Desde Mi Cielo | страница 65




La abuela Lynn hacía avergonzar a mi madre al empeñarse en pasear con sus gastadas pieles por el vecindario, y al haber asistido en una ocasión a una fiesta de la urbanización muy maquillada. No paró de hacer preguntas a mi madre hasta tener localizados a todos los asistentes: si había visto sus casas por dentro, en qué trabajaba el marido, qué coches tenían. Hizo un grueso catálogo de los vecinos, lo que era una manera, ahora me doy cuenta, de intentar entender mejor a su hija. Un mal calculado dar vueltas, un triste baile sin pareja.

– ¡Jacky! -dijo mi abuela al acercarse a mis padres, que estaban en el porche delantero-, ¡necesitamos un trago fuerte! -Entonces vio a Lindsey escabullirse escaleras arriba para ganar unos pocos minutos antes de los saludos de rigor-. Los niños me odian -dijo, y se le heló la sonrisa de dentadura perfecta y blanca.

– Madre -dijo mi madre, y yo quise zambullirme en los océanos llenos de pérdida de sus ojos-. Estoy segura de que Lindsey sólo ha ido a ponerse presentable.

– ¡Algo imposible en esta casa! -dijo mi abuela.

– Lynn -dijo mi padre-, esta casa ha cambiado desde la última vez que estuviste aquí.
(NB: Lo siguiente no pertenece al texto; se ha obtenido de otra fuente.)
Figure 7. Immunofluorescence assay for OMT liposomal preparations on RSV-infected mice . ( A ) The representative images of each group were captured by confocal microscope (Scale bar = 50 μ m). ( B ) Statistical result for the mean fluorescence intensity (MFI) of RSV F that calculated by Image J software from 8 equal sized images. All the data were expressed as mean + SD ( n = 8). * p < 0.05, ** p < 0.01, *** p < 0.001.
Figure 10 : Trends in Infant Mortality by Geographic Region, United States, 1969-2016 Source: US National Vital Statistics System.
Te serviré una copa, pero te pido que la respetes.

– Tan encantador como siempre, Jack -dijo mi abuela.

Cogió el abrigo de mi abuela. Habían encerrado a Holiday en el estudio de mi padre en cuanto Buckley había gritado desde su puesto en la ventana del piso de arriba: «¡La abuela!». Mi hermano alardeaba delante de Nate o de quien lo escuchara de que su abuela tenía los coches más grandes del mundo entero.

– Estás muy guapa, madre -dijo mi madre.

– Mmm… -y cuando mi padre no podía oírla, mi abuela preguntó-: ¿Cómo está él?
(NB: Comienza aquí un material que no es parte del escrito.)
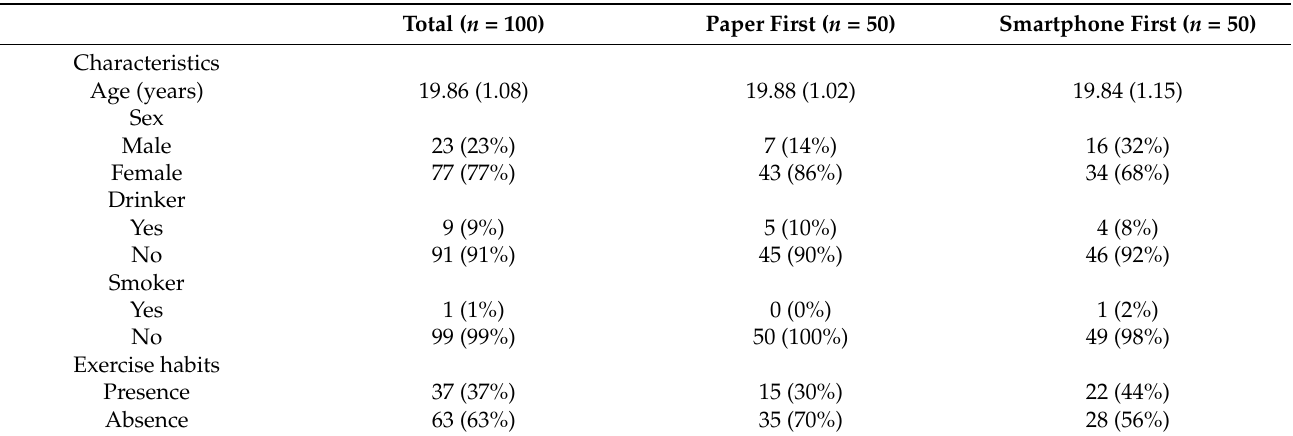
Table 1. Baseline characteristics of the two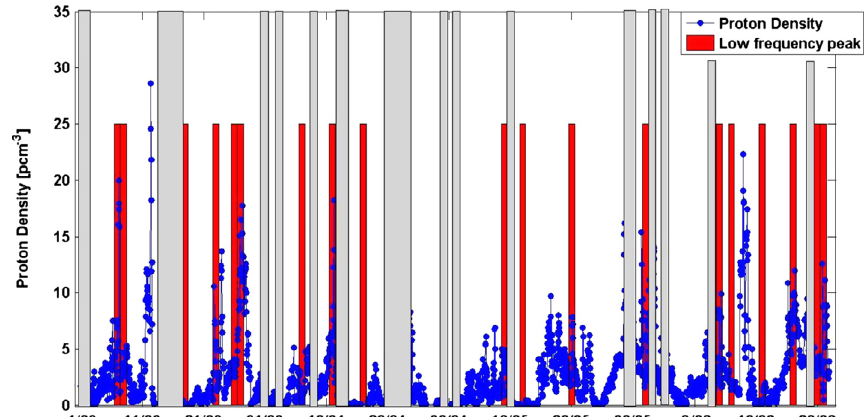
Figure 9. Occurrence of low frequency J z peak plotted alongside ACE solar wind proton density. Red bars – days with low frequency peak, blue points – ACE solar wind proton density measurements. Gray rectangles mark non fair weather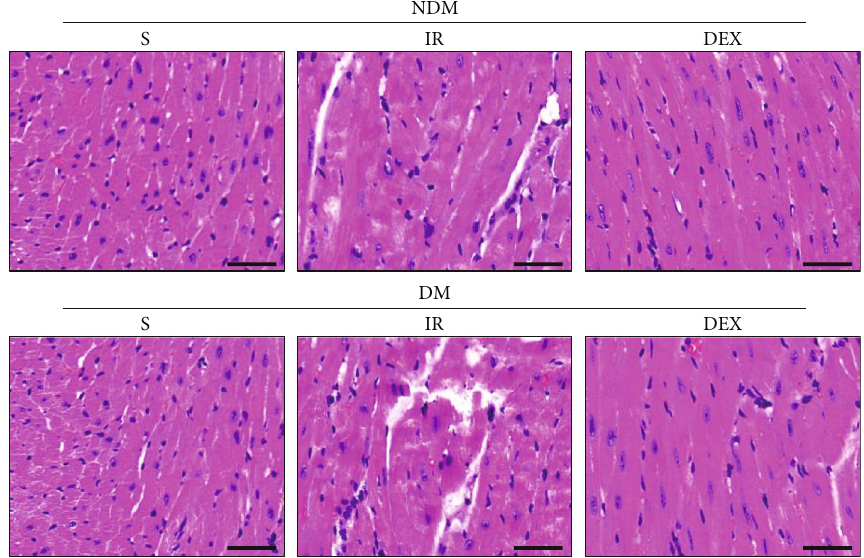
Figure 2: DEX alleviates myocardial tissue damage in rats. The myocardial tissue structure and cell necrosis were observed by HE staining ( scale bar = 50 μ m).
– Lo estamos sobrellevando, pero es duro.

– ¿Sigue murmurando cosas sobre el hombre que lo ha hecho?

– Sigue creyendo que fue él, sí.

– Os demandarán, ¿lo sabes? -dijo ella.

– No se lo ha dicho a nadie aparte de la policía.

No sabían que mi hermana estaba sentada en lo alto de la escalera.

– Y no debe hacerlo. Comprendo que necesite echarle la culpa a alguien, pero…

– Lynn, ¿seven and seven o martini? -preguntó mi padre regresando al vestíbulo.

– ¿Qué vas a tomar tú?

– Estos días no bebo, la verdad -respondió mi padre.

– Ése es tu problema. Ya voy yo. ¡No tenéis que decirme dónde están las bebidas fuertes!

Sin su grueso y fabuloso animal, mi abuela era como un palillo. «Pasar hambre» era como lo llamó cuando me consoló a los once años. «Tienes que pasar hambre, cariño, antes de que se te asienten demasiado tiempo las carnes. Las carnes infantiles son sinónimo de fealdad.» Ella y mi madre habían discutido sobre si yo era lo bastante mayor para tomar benzedrina; «su salvador personal», lo llamaba ella, como cuando decía: «¿Le ofrezco a tu hija mi salvador personal y tú se lo niegas?».